[Data excerpts]
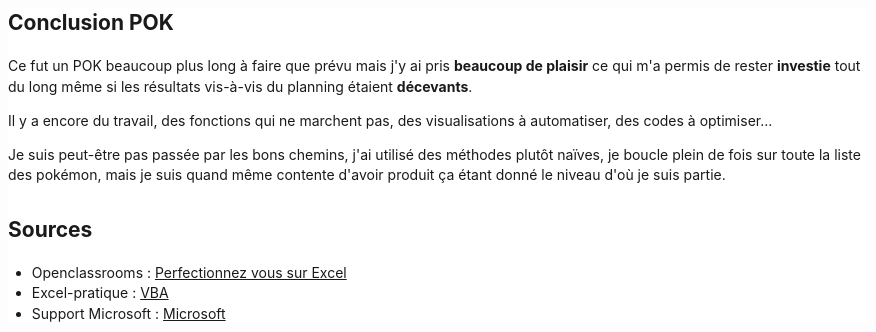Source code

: 
## Conclusion POK

Ce fut un POK beaucoup plus long à faire que prévu mais j'y ai pris **beaucoup de plaisir** ce qui m'a permis de rester **investie** tout du long même si les résultats vis-à-vis du planning étaient **décevants**.

Il y a encore du travail, des fonctions qui ne marchent pas, des visualisations à automatiser, des codes à optimiser...

Je suis peut-être pas passée par les bons chemins, j'ai utilisé des méthodes plutôt naïves, je boucle plein de fois sur toute la liste des pokémon, mais je suis quand même contente d'avoir produit ça étant donné le niveau d'où je suis partie.

## Sources

- Openclassrooms : [Perfectionnez vous sur Excel](https://openclassrooms.com/fr/courses/7139456-perfectionnez-vous-sur-excel)
- Excel-pratique : [VBA](https://excel-pratique.com/fr/vba/)
- Support Microsoft : [Microsoft](https://learn.microsoft.com/fr-fr/)

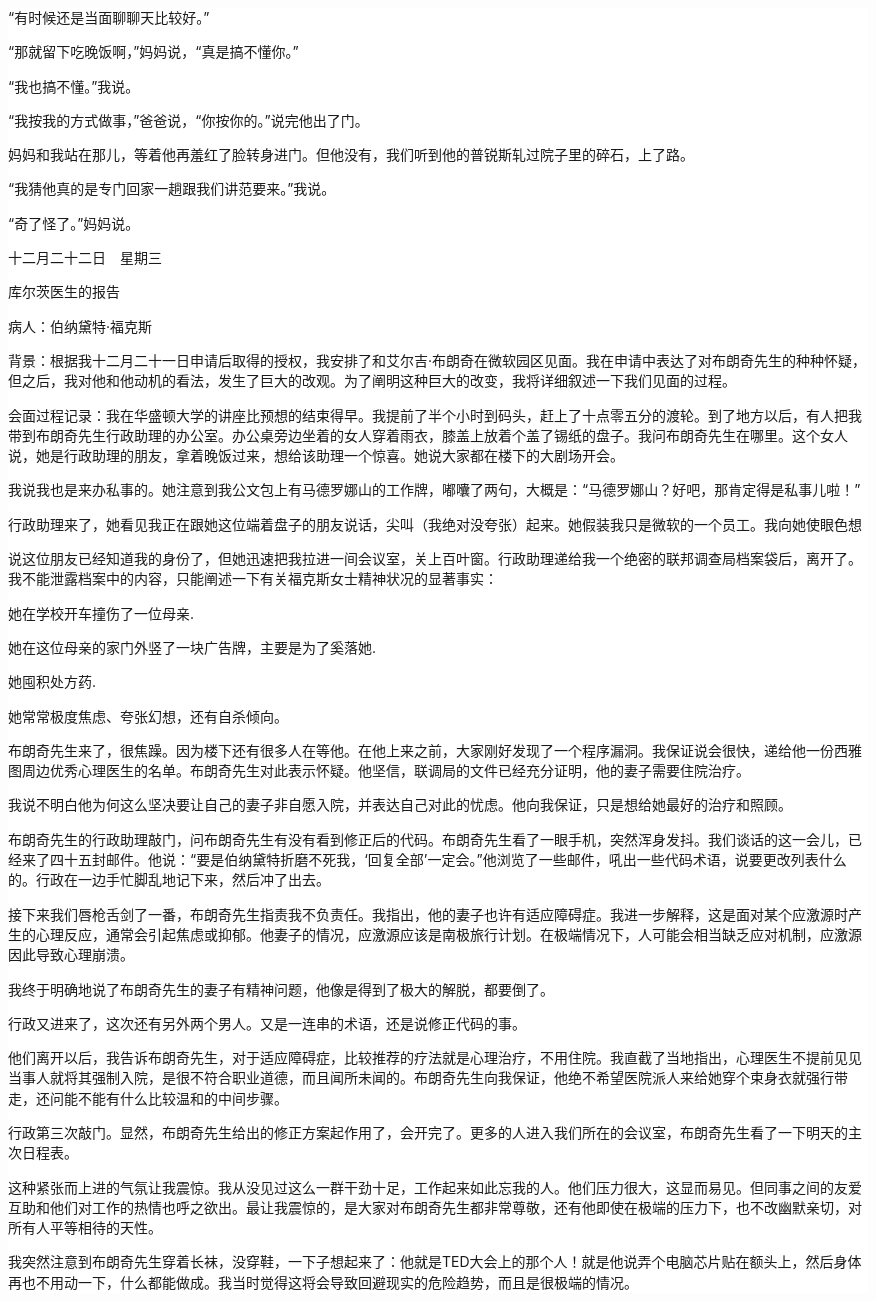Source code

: “有时候还是当面聊聊天比较好。”

“那就留下吃晚饭啊，”妈妈说，“真是搞不懂你。”

“我也搞不懂。”我说。

“我按我的方式做事，”爸爸说，“你按你的。”说完他出了门。

妈妈和我站在那儿，等着他再羞红了脸转身进门。但他没有，我们听到他的普锐斯轧过院子里的碎石，上了路。

“我猜他真的是专门回家一趟跟我们讲范要来。”我说。

“奇了怪了。”妈妈说。

十二月二十二日　星期三

库尔茨医生的报告

病人：伯纳黛特·福克斯

背景：根据我十二月二十一日申请后取得的授权，我安排了和艾尔吉·布朗奇在微软园区见面。我在申请中表达了对布朗奇先生的种种怀疑，但之后，我对他和他动机的看法，发生了巨大的改观。为了阐明这种巨大的改变，我将详细叙述一下我们见面的过程。

会面过程记录：我在华盛顿大学的讲座比预想的结束得早。我提前了半个小时到码头，赶上了十点零五分的渡轮。到了地方以后，有人把我带到布朗奇先生行政助理的办公室。办公桌旁边坐着的女人穿着雨衣，膝盖上放着个盖了锡纸的盘子。我问布朗奇先生在哪里。这个女人说，她是行政助理的朋友，拿着晚饭过来，想给该助理一个惊喜。她说大家都在楼下的大剧场开会。

我说我也是来办私事的。她注意到我公文包上有马德罗娜山的工作牌，嘟囔了两句，大概是：“马德罗娜山？好吧，那肯定得是私事儿啦！”

行政助理来了，她看见我正在跟她这位端着盘子的朋友说话，尖叫（我绝对没夸张）起来。她假装我只是微软的一个员工。我向她使眼色想

说这位朋友已经知道我的身份了，但她迅速把我拉进一间会议室，关上百叶窗。行政助理递给我一个绝密的联邦调查局档案袋后，离开了。我不能泄露档案中的内容，只能阐述一下有关福克斯女士精神状况的显著事实：

她在学校开车撞伤了一位母亲.

她在这位母亲的家门外竖了一块广告牌，主要是为了奚落她.

她囤积处方药.

她常常极度焦虑、夸张幻想，还有自杀倾向。

布朗奇先生来了，很焦躁。因为楼下还有很多人在等他。在他上来之前，大家刚好发现了一个程序漏洞。我保证说会很快，递给他一份西雅图周边优秀心理医生的名单。布朗奇先生对此表示怀疑。他坚信，联调局的文件已经充分证明，他的妻子需要住院治疗。

我说不明白他为何这么坚决要让自己的妻子非自愿入院，并表达自己对此的忧虑。他向我保证，只是想给她最好的治疗和照顾。

布朗奇先生的行政助理敲门，问布朗奇先生有没有看到修正后的代码。布朗奇先生看了一眼手机，突然浑身发抖。我们谈话的这一会儿，已经来了四十五封邮件。他说：“要是伯纳黛特折磨不死我，‘回复全部’一定会。”他浏览了一些邮件，吼出一些代码术语，说要更改列表什么的。行政在一边手忙脚乱地记下来，然后冲了出去。

接下来我们唇枪舌剑了一番，布朗奇先生指责我不负责任。我指出，他的妻子也许有适应障碍症。我进一步解释，这是面对某个应激源时产生的心理反应，通常会引起焦虑或抑郁。他妻子的情况，应激源应该是南极旅行计划。在极端情况下，人可能会相当缺乏应对机制，应激源因此导致心理崩溃。

我终于明确地说了布朗奇先生的妻子有精神问题，他像是得到了极大的解脱，都要倒了。

行政又进来了，这次还有另外两个男人。又是一连串的术语，还是说修正代码的事。

他们离开以后，我告诉布朗奇先生，对于适应障碍症，比较推荐的疗法就是心理治疗，不用住院。我直截了当地指出，心理医生不提前见见当事人就将其强制入院，是很不符合职业道德，而且闻所未闻的。布朗奇先生向我保证，他绝不希望医院派人来给她穿个束身衣就强行带走，还问能不能有什么比较温和的中间步骤。

行政第三次敲门。显然，布朗奇先生给出的修正方案起作用了，会开完了。更多的人进入我们所在的会议室，布朗奇先生看了一下明天的主次日程表。

这种紧张而上进的气氛让我震惊。我从没见过这么一群干劲十足，工作起来如此忘我的人。他们压力很大，这显而易见。但同事之间的友爱互助和他们对工作的热情也呼之欲出。最让我震惊的，是大家对布朗奇先生都非常尊敬，还有他即使在极端的压力下，也不改幽默亲切，对所有人平等相待的天性。

我突然注意到布朗奇先生穿着长袜，没穿鞋，一下子想起来了：他就是TED大会上的那个人！就是他说弄个电脑芯片贴在额头上，然后身体再也不用动一下，什么都能做成。我当时觉得这将会导致回避现实的危险趋势，而且是很极端的情况。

* [PROMPT]
All records above must be copied exactly, though the pictures they hold are to be left out.

* [SOLUTION]
Source code

: 
## Conclusion POK

Ce fut un POK beaucoup plus long à faire que prévu mais j'y ai pris **beaucoup de plaisir** ce qui m'a permis de rester **investie** tout du long même si les résultats vis-à-vis du planning étaient **décevants**.

Il y a encore du travail, des fonctions qui ne marchent pas, des visualisations à automatiser, des codes à optimiser...

Je suis peut-être pas passée par les bons chemins, j'ai utilisé des méthodes plutôt naïves, je boucle plein de fois sur toute la liste des pokémon, mais je suis quand même contente d'avoir produit ça étant donné le niveau d'où je suis partie.

## Sources

- Openclassrooms : [Perfectionnez vous sur Excel](https://openclassrooms.com/fr/courses/7139456-perfectionnez-vous-sur-excel)
- Excel-pratique : [VBA](https://excel-pratique.com/fr/vba/)
- Support Microsoft : [Microsoft](https://learn.microsoft.com/fr-fr/)

Source code

: “有时候还是当面聊聊天比较好。”

“那就留下吃晚饭啊，”妈妈说，“真是搞不懂你。”

“我也搞不懂。”我说。

“我按我的方式做事，”爸爸说，“你按你的。”说完他出了门。

妈妈和我站在那儿，等着他再羞红了脸转身进门。但他没有，我们听到他的普锐斯轧过院子里的碎石，上了路。

“我猜他真的是专门回家一趟跟我们讲范要来。”我说。

“奇了怪了。”妈妈说。

十二月二十二日　星期三

库尔茨医生的报告

病人：伯纳黛特·福克斯

背景：根据我十二月二十一日申请后取得的授权，我安排了和艾尔吉·布朗奇在微软园区见面。我在申请中表达了对布朗奇先生的种种怀疑，但之后，我对他和他动机的看法，发生了巨大的改观。为了阐明这种巨大的改变，我将详细叙述一下我们见面的过程。

会面过程记录：我在华盛顿大学的讲座比预想的结束得早。我提前了半个小时到码头，赶上了十点零五分的渡轮。到了地方以后，有人把我带到布朗奇先生行政助理的办公室。办公桌旁边坐着的女人穿着雨衣，膝盖上放着个盖了锡纸的盘子。我问布朗奇先生在哪里。这个女人说，她是行政助理的朋友，拿着晚饭过来，想给该助理一个惊喜。她说大家都在楼下的大剧场开会。

我说我也是来办私事的。她注意到我公文包上有马德罗娜山的工作牌，嘟囔了两句，大概是：“马德罗娜山？好吧，那肯定得是私事儿啦！”

行政助理来了，她看见我正在跟她这位端着盘子的朋友说话，尖叫（我绝对没夸张）起来。她假装我只是微软的一个员工。我向她使眼色想

说这位朋友已经知道我的身份了，但她迅速把我拉进一间会议室，关上百叶窗。行政助理递给我一个绝密的联邦调查局档案袋后，离开了。我不能泄露档案中的内容，只能阐述一下有关福克斯女士精神状况的显著事实：

她在学校开车撞伤了一位母亲.

她在这位母亲的家门外竖了一块广告牌，主要是为了奚落她.

她囤积处方药.

她常常极度焦虑、夸张幻想，还有自杀倾向。

布朗奇先生来了，很焦躁。因为楼下还有很多人在等他。在他上来之前，大家刚好发现了一个程序漏洞。我保证说会很快，递给他一份西雅图周边优秀心理医生的名单。布朗奇先生对此表示怀疑。他坚信，联调局的文件已经充分证明，他的妻子需要住院治疗。

我说不明白他为何这么坚决要让自己的妻子非自愿入院，并表达自己对此的忧虑。他向我保证，只是想给她最好的治疗和照顾。

布朗奇先生的行政助理敲门，问布朗奇先生有没有看到修正后的代码。布朗奇先生看了一眼手机，突然浑身发抖。我们谈话的这一会儿，已经来了四十五封邮件。他说：“要是伯纳黛特折磨不死我，‘回复全部’一定会。”他浏览了一些邮件，吼出一些代码术语，说要更改列表什么的。行政在一边手忙脚乱地记下来，然后冲了出去。

接下来我们唇枪舌剑了一番，布朗奇先生指责我不负责任。我指出，他的妻子也许有适应障碍症。我进一步解释，这是面对某个应激源时产生的心理反应，通常会引起焦虑或抑郁。他妻子的情况，应激源应该是南极旅行计划。在极端情况下，人可能会相当缺乏应对机制，应激源因此导致心理崩溃。

我终于明确地说了布朗奇先生的妻子有精神问题，他像是得到了极大的解脱，都要倒了。

行政又进来了，这次还有另外两个男人。又是一连串的术语，还是说修正代码的事。

他们离开以后，我告诉布朗奇先生，对于适应障碍症，比较推荐的疗法就是心理治疗，不用住院。我直截了当地指出，心理医生不提前见见当事人就将其强制入院，是很不符合职业道德，而且闻所未闻的。布朗奇先生向我保证，他绝不希望医院派人来给她穿个束身衣就强行带走，还问能不能有什么比较温和的中间步骤。

行政第三次敲门。显然，布朗奇先生给出的修正方案起作用了，会开完了。更多的人进入我们所在的会议室，布朗奇先生看了一下明天的主次日程表。

这种紧张而上进的气氛让我震惊。我从没见过这么一群干劲十足，工作起来如此忘我的人。他们压力很大，这显而易见。但同事之间的友爱互助和他们对工作的热情也呼之欲出。最让我震惊的，是大家对布朗奇先生都非常尊敬，还有他即使在极端的压力下，也不改幽默亲切，对所有人平等相待的天性。

我突然注意到布朗奇先生穿着长袜，没穿鞋，一下子想起来了：他就是TED大会上的那个人！就是他说弄个电脑芯片贴在额头上，然后身体再也不用动一下，什么都能做成。我当时觉得这将会导致回避现实的危险趋势，而且是很极端的情况。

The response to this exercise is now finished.